This is not to suggest that marketing is unimportant, nor is it to suggest the new focus on providing solutions as a service isn’t a good idea, because both are needed in the wireless industry. But the more urgent question for Sprint is whether this new marketing plan is enough to stop Sprint’s slide.
Marin Martinovic, Sprint’s director of business marketing, thinks it is. Martinovic acknowledged the company’s difficulties and he said that a key part of solving it is to leverage Sprint’s high profile in the public service community, where Sprint remains a major player, as a way to raise the company’s profile in the more general business community.
“We see companies evolving as the work style changes,” Martinovic said. He noted that for companies to evolve to meet the demands of the next generation of workers, they need a vision of what those workers expect beyond just getting paid for their time. He said that Sprint wants to be involved in creating that vision and helping with that evolution.
In one sense, Sprint’s new business push is a great idea. Right now, T-Mobile has mostly ignored business users and while that company does have business offerings, it’s not a key area of their current efforts. Right now, it’s clear that T-Mobile’s aggressive approach and price competition are hurting Sprint badly.
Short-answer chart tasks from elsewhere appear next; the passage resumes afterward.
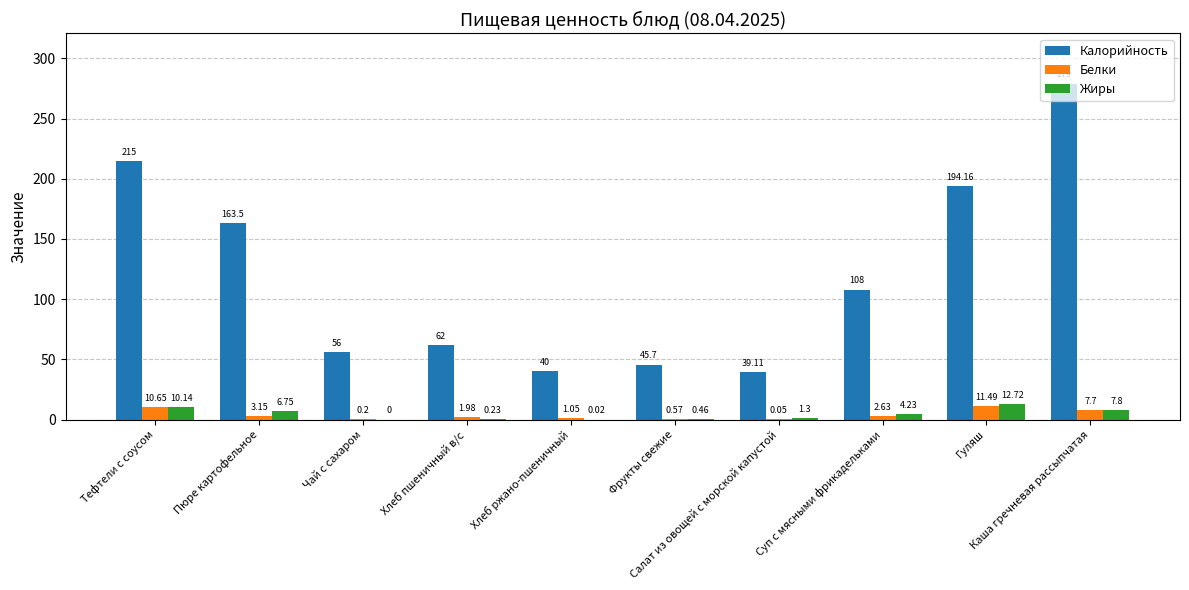

What is the sum of the Калорийность values at Хлеб ржано-пшеничный and Каша гречневая рассыпчатая?

319.0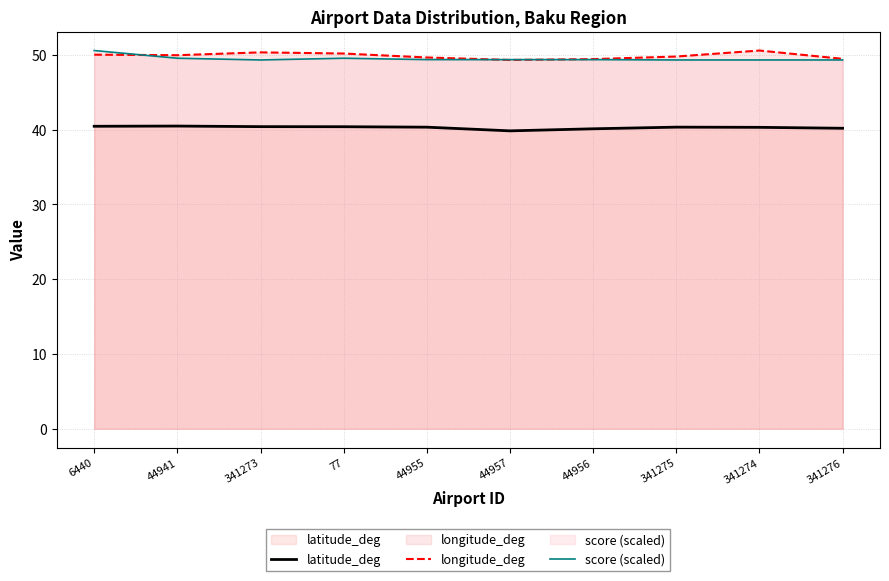

How many lines are shown in the chart?

3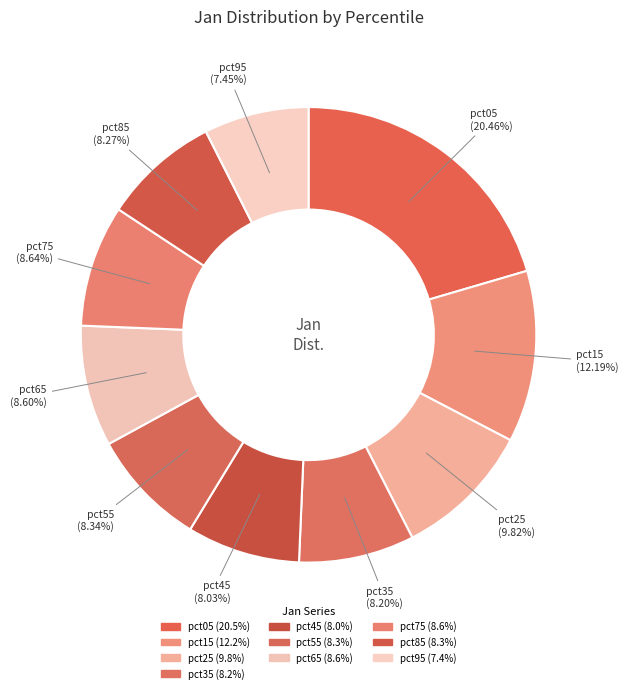

Which slice is the largest?

pct05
What’s not clear is whether signing up business customers is going to reverse the quarterly loss of subscribers that show numbers beyond 300,000 a quarter. Even if the new Sprint Business brand is successful, it’s unlikely that there will be much change beyond perhaps slow the decline, which would be a good start.
The reason is that few businesses operate on impulse. This means that even if a company’s C-level suite decides that Sprint has a point and wants to act on it quickly, it will still take a couple of quarters to make any substantive switch. By then, Sprint will likely be No. 4 in the market and still losing current customers steadily.
While the new Sprint Business brand is a good idea, it’s not enough. There’s every likelihood that nothing that Sprint’s new CEO, Marcelo Claure, can do in time to salvage its No. 3 ranking. But perhaps a new focus on business, on the new workforce and some changes on the consumer side of things can eventually make Sprint competitive again. This would be a good thing. The market still needs Sprint, even in fourth place.
Editor’s note: This article was updated to correct the spelling of the name of Sprint’s director of business marketing, Marin Martinovic.